Robust and Scalable Bayes via a Median of Subset Posterior Measures

We propose a novel approach to Bayesian analysis that is provably robust to outliers in the data and often has computational advantages over standard methods. Our technique is based on splitting the data into non-overlapping subgroups, evaluating the posterior distribution given each independent subgroup, and then combining the resulting measures. The main novelty of our approach is the proposed aggregation step, which is based on the evaluation of a median in the space of probability measures equipped with a suitable collection of distances that can be quickly and efficiently evaluated in practice. We present both theoretical and numerical evidence illustrating the improvements achieved by our method.

💡 Research Summary

The paper introduces a novel framework for Bayesian inference that simultaneously addresses two pressing challenges in modern data analysis: scalability to massive datasets and robustness to outliers. The authors propose to partition the full dataset into m non‑overlapping subsets, run independent Markov chain Monte Carlo (MCMC) or other posterior sampling algorithms on each subset, and then aggregate the resulting subset posterior distributions by computing their geometric median in the space of probability measures. This aggregated distribution is called the “M‑Posterior.”

Key methodological contributions include: (1) defining a median of probability measures using a suitable metric, primarily the 1‑Wasserstein distance or a reproducing‑kernel Hilbert space (RKHS) based maximum mean discrepancy (MMD). The median is obtained as the minimizer of the sum of squared distances to the subset posteriors, a natural extension of the Euclidean geometric median to the space of measures. (2) Providing rigorous theoretical guarantees. The authors adapt concentration results for geometric medians of independent estimators to the measure‑space setting, showing that if the proportion of contaminated observations in any subset is bounded by κ < 1/3 (more generally κ < 1/2), the M‑Posterior concentrates around the true parameter θ₀ with probability at least 1 − exp(−c m). This yields a breakdown point that grows with the number of subsets and ensures consistency even when the number of outliers grows as o(n). (3) Demonstrating that credible sets derived from the M‑Posterior have frequentist coverage comparable to those from the full posterior, and that the width of these sets remains essentially unchanged. (4) Offering computational advantages: each subset MCMC runs independently, requiring only O(m) communication steps to collect the subset draws. The median can be computed efficiently using the Weiszfeld algorithm or stochastic sub‑gradient methods, with convergence rates of O(m log 1/δ) to achieve accuracy δ. When the distance is Wasserstein‑1, entropic regularization (Sinkhorn) provides fast sample‑based approximations; for MMD, kernel means give linear‑time estimates.

The paper situates its contribution within three broad families of distributed Bayesian methods: (i) repeated likelihood evaluation with a master node, (ii) stochastic approximation or variational approaches, and (iii) simple averaging or kernel‑density combination of subset posteriors.

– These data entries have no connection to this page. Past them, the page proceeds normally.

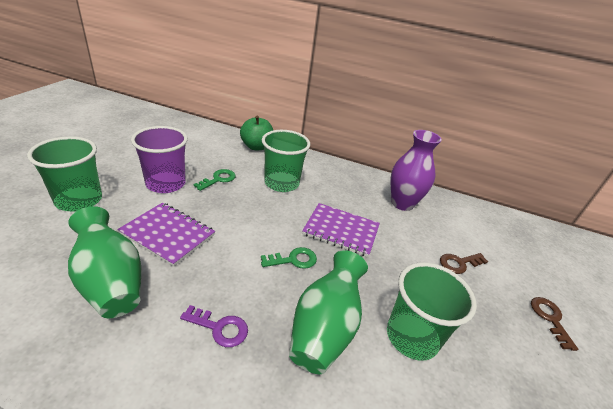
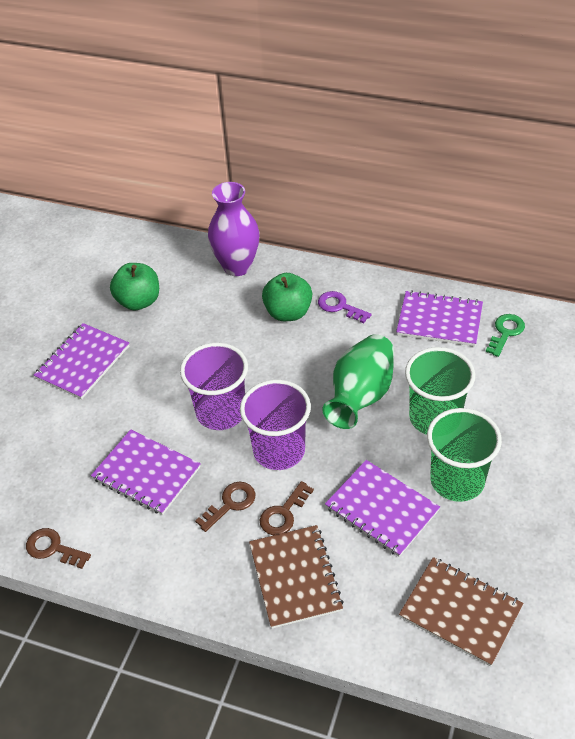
brown key: 2 -> 3
brown notebook: 0 -> 2
green apple: 1 -> 2
green cup: 3 -> 2
green key: 2 -> 1
green vase: 2 -> 1
purple cup: 1 -> 2
purple notebook: 2 -> 4

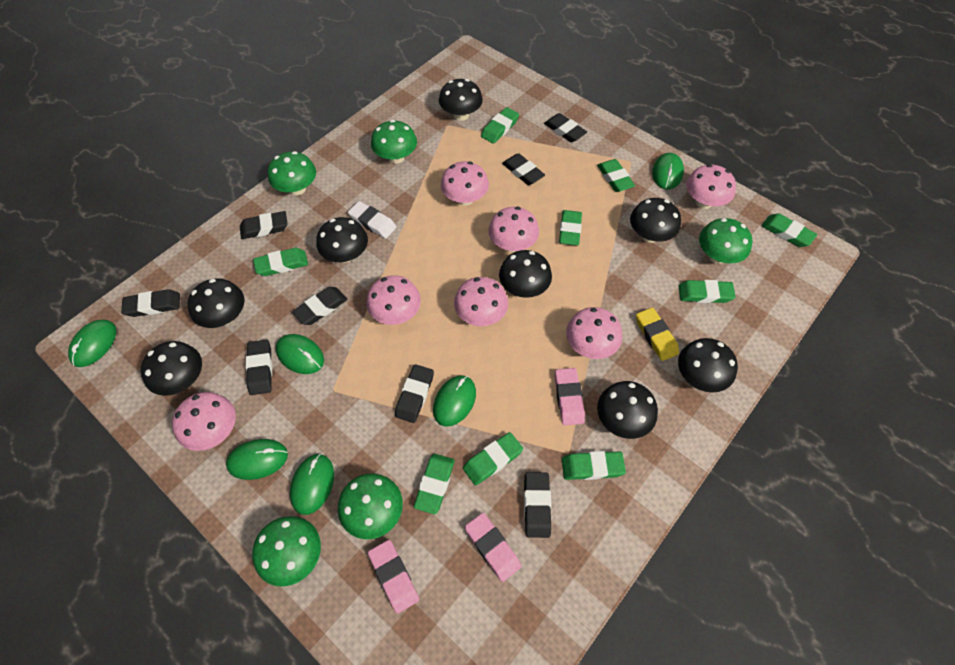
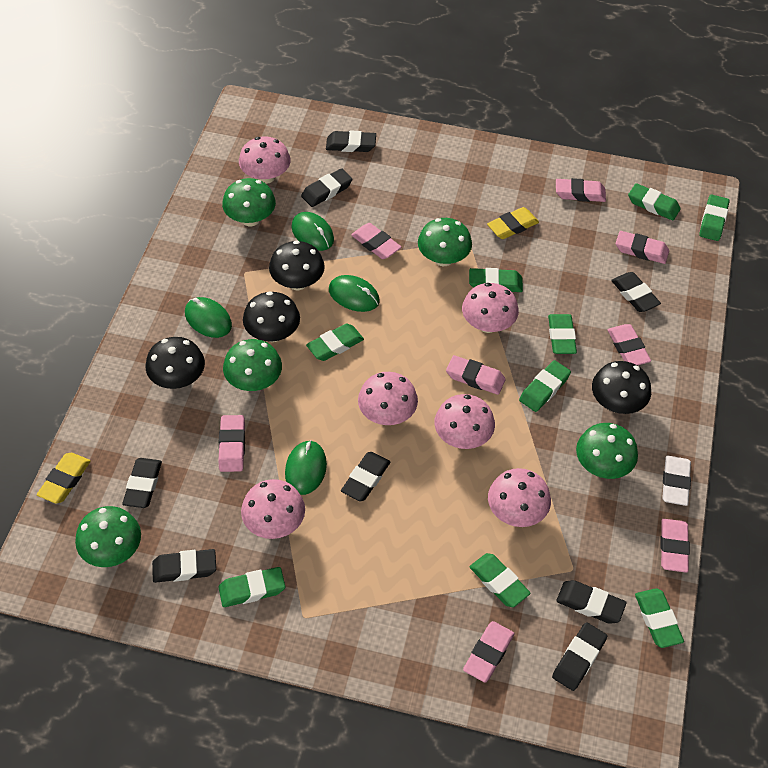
black mushroom: 8 -> 4
green mouse: 6 -> 4
pink eraser: 3 -> 8
pink mushroom: 7 -> 6
yellow eraser: 1 -> 2

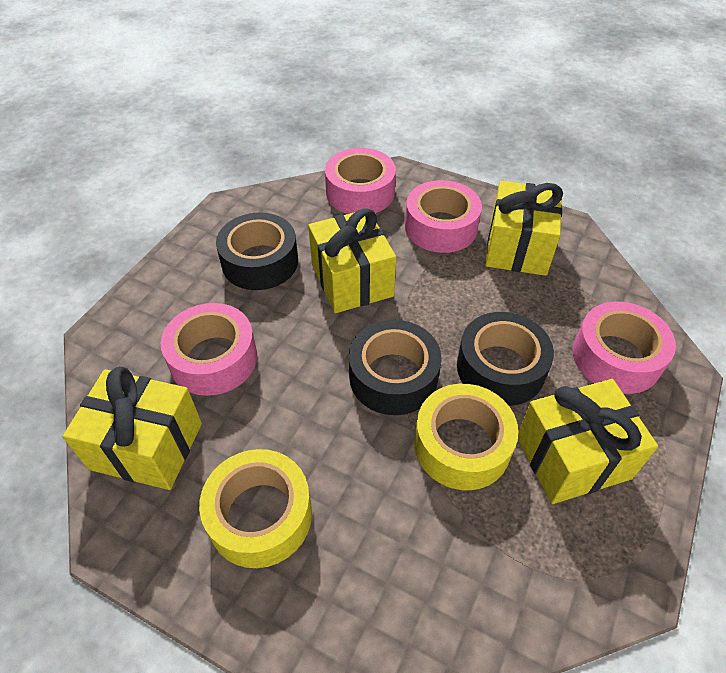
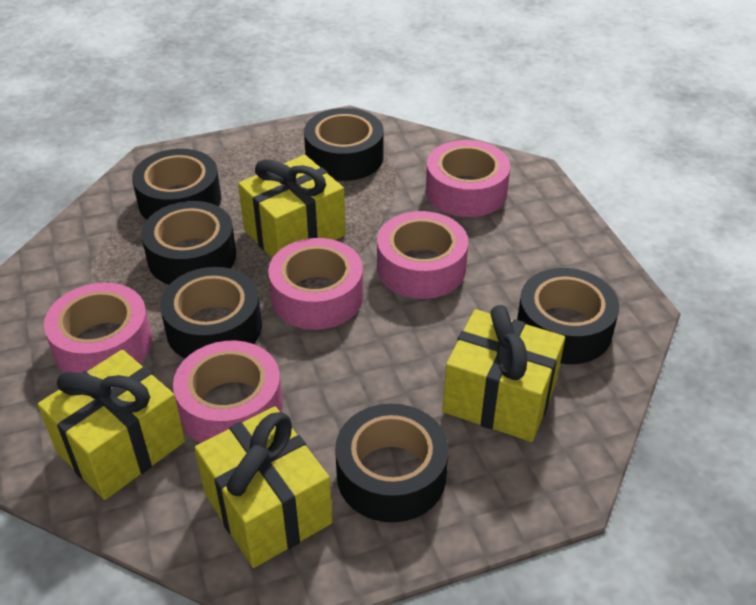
black tape: 3 -> 6
pink tape: 4 -> 5
yellow tape: 2 -> 0

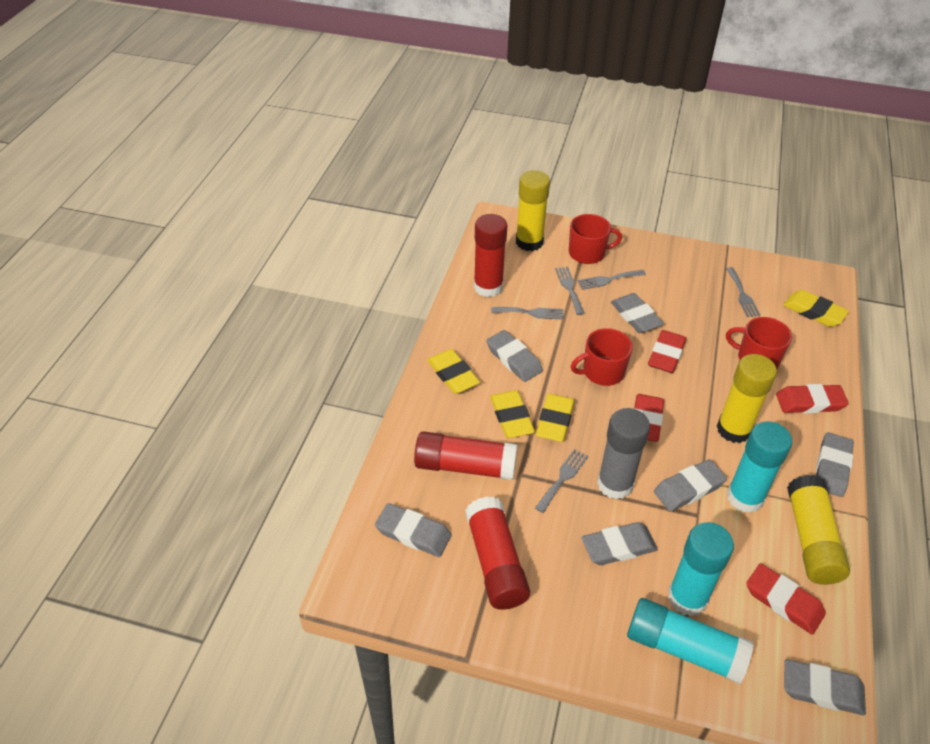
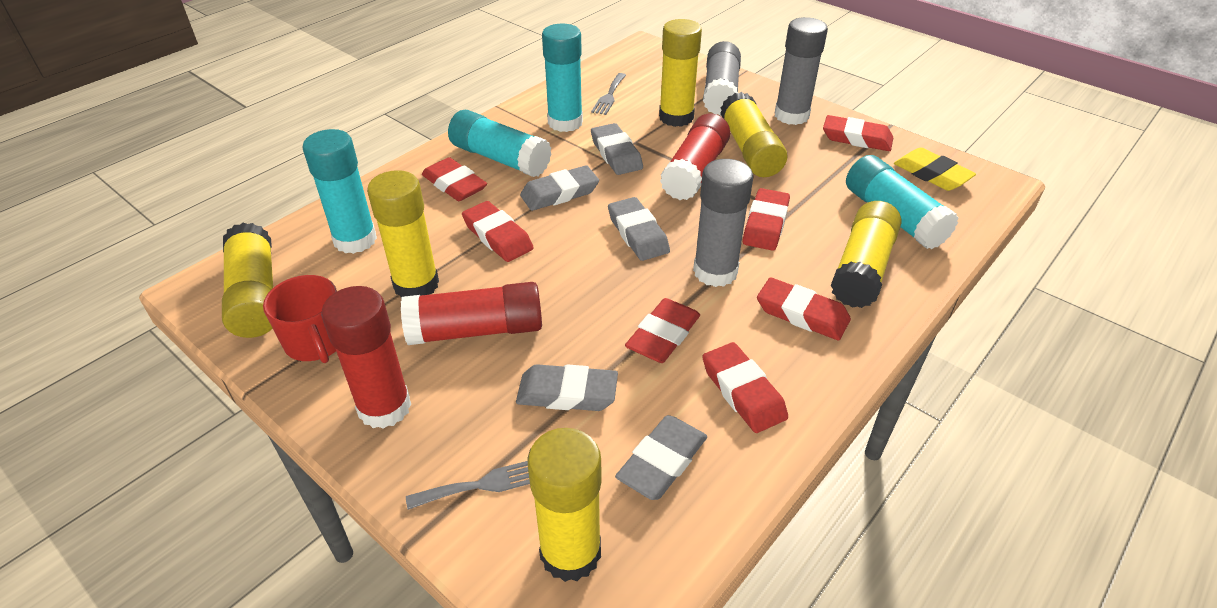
grey eraser: 7 -> 5
grey fork: 5 -> 2
grey glue stick: 1 -> 3
red eraser: 4 -> 7
red mug: 3 -> 1
turquoise glue stick: 3 -> 4
yellow eraser: 4 -> 1
yellow glue stick: 3 -> 6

It argues that existing methods either require heavy communication, lack robustness, or suffer from theoretical gaps, especially in high dimensions. By contrast, the median‑based aggregation is intrinsically robust to outliers and comes with provable concentration and coverage results.

Empirical evaluation covers three settings. In simulated linear and logistic regression with 10‑30 % injected outliers, the M‑Posterior outperforms the full posterior and simple averaging in terms of parameter bias, mean‑squared error, and credible‑interval coverage. In a matrix‑completion task on the MovieLens dataset, the method achieves a 5 % reduction in RMSE compared with averaging while using ten parallel workers. In a high‑dimensional Bayesian network (≈1000 parameters), the M‑Posterior reduces memory usage by 70 % and speeds up computation by a factor of three.

Limitations are acknowledged. Computing the geometric median can become costly when the number of subsets is very large, and exact Wasserstein distances are expensive in high dimensions, necessitating approximations that may affect accuracy. Moreover, the median may differ from the full posterior mean, potentially introducing predictive bias in some models.

Future research directions suggested include: (a) exploring alternative metrics (e.g., sliced Wasserstein, Sobolev distances) tailored to specific data structures; (b) developing sub‑linear or randomized algorithms for median computation; (c) extending the framework to streaming or dynamically re‑partitioned data; and (d) quantifying and correcting any bias introduced by median aggregation.

Overall, the paper presents a compelling “distributed MCMC + geometric median” paradigm that delivers both theoretical robustness guarantees and practical scalability, offering a valuable addition to the toolbox of modern Bayesian computation.